One hope for telcos is that their own high-speed networks could serve as a broadcasting stream, while also running phone calls and internet access. But unlike cable firms, telcos are not spending to build fibre out closer to homes and businesses. Rather, they are turning the slow copper wires of the so-called "last mile" into a fast connection through the deployment of DSL (digital subscriber line) technology, which has had chequered success across Europe.

Some smaller telecommunication service providers have started to broadcast over their DSL lines. The UK's Kingston Communications and Norway's Telenor both provide television services, and others could follow suit this year or next.

"The larger telcos are being more cautious and want to see how the others do," says John Rand, senior director of European operations for iMagic, a company which sells software that supports DSL broadcasting.

Short of actually broadcasting, telecom companies will benefit from providing the connections to and from digital set-top boxes that satellite broadcasters such as Sky and Telefonica's ViaDigital use to support interactive services.

Although BT is selling its stake in Sky, it nevertheless will continue to provide phone lines that carry customer orders as well as betting, game playing and e-mail traffic from the viewer to the merchant.

Betting and game playing are starting to take off on Sky and other interactive platforms, and that is good news for BT revenue. Sky is charging a premium of 25p to connect to some games, like its popular new Tetris, and sharing it with BT. Sky is also making more use of its BT phone connections to transmit information to viewers, because the cost of transmitting additional information by satellite is too expensive.
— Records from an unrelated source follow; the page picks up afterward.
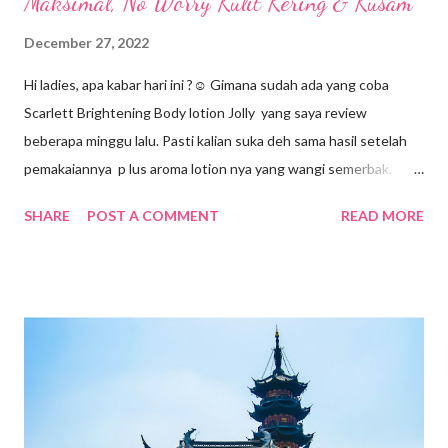
Maksimal, No Worry Kulit Kering & Kusam
December 27, 2022
Hi ladies, apa kabar hari ini ?☺️ Gimana sudah ada yang coba
Scarlett Brightening Body lotion Jolly yang saya review
beberapa minggu lalu. Pasti kalian suka deh sama hasil setelah
pemakaiannya p lus aroma lotion nya yang wangi semerbak.
Nah, masih bersambung nih dengan Body Care Scarlett Jolly. Kali
SHARE
POST A COMMENT
READ MORE
ini saya akan mereview tentang body serum-nya. Mungkin tidak
banyak para ladies yang terbiasa memakai body serum. Saya
pribadi pun termasuk pengguna baru body serum. Tapi ternyata
loh ladies, body serum ngga boleh dilewatkan. Tahu kenapa
alasannya ? Jadi, tak hanya kulit wajah ladies saja yang butuh
serum, kesehatan kulit tubuh juga perlu diperhatikan. Body
serum menjadi salah satu produk body care yang harus ada
dalam list kebutuhan kamu. Ladies, berbeda dengan body lotion,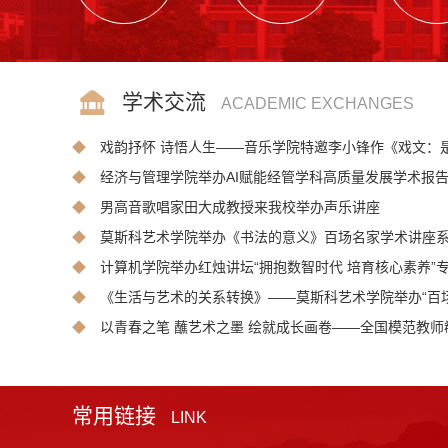
学术交流
ACADEMIC EXCHANGES
◆
戏韵抒怀 诗悟人生——音乐学院特邀李小锋作《戏文：
◆
经济与管理学院举办AI赋能经管学科高质量发展学术报
◆
男高音歌唱家田大成教授来我校举办声乐讲座
◆
莫斯科艺术学院举办《书法的意义》百场名家学术讲座
◆
计算机学院举办红烛讲坛“拥抱数智时代 培育核心素养”
◆
《生活与艺术的关系转换》——莫斯科艺术学院举办“百
◆
以青春之笔 蘸艺术之墨 绘就成长画卷——全国模范教
常用链接
LINK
But for all of this promising outgoing and incoming set-top box traffic, it behoves telcos to quickly implement DSL or an equivalent broadband technology that keeps pace with cable speeds.

One potential asset that telcos bring to either their own or their partners' broadcasting services is the ability to implement customer and billing systems that support targeted advertising and cross marketing.

David Brodwin, a San Francisco-based partner with Accenture, the consulting company, notes that as broadcasters plunge into interactivity, they will have to change their advertising approach. One advert for millions of viewers will no longer suffice. Rather, he says, advertisers will want to tailor their ads for demographic niches, such as "women between 30 and 45 who earn between Dollars 75,000 and Dollars 150,000 and commute to work."

Telcos, whose computer systems have historically recorded every phone call, have the technology to support that shift by recording who is watching what and when, and applying that knowledge with targeted promotions across TVs, PCs and call centres.

This sort of customer information integration will eventually lead to what many think will be the nirvana of TV viewing - the so-called personal TV channel that delivers the programs viewers want when they want it, with targeted advertising.

"Each industry is fighting to control access to the consumer, and each is faced with destruction if they don't win this battle," warns Mr Brodwin. There's nothing bland about that.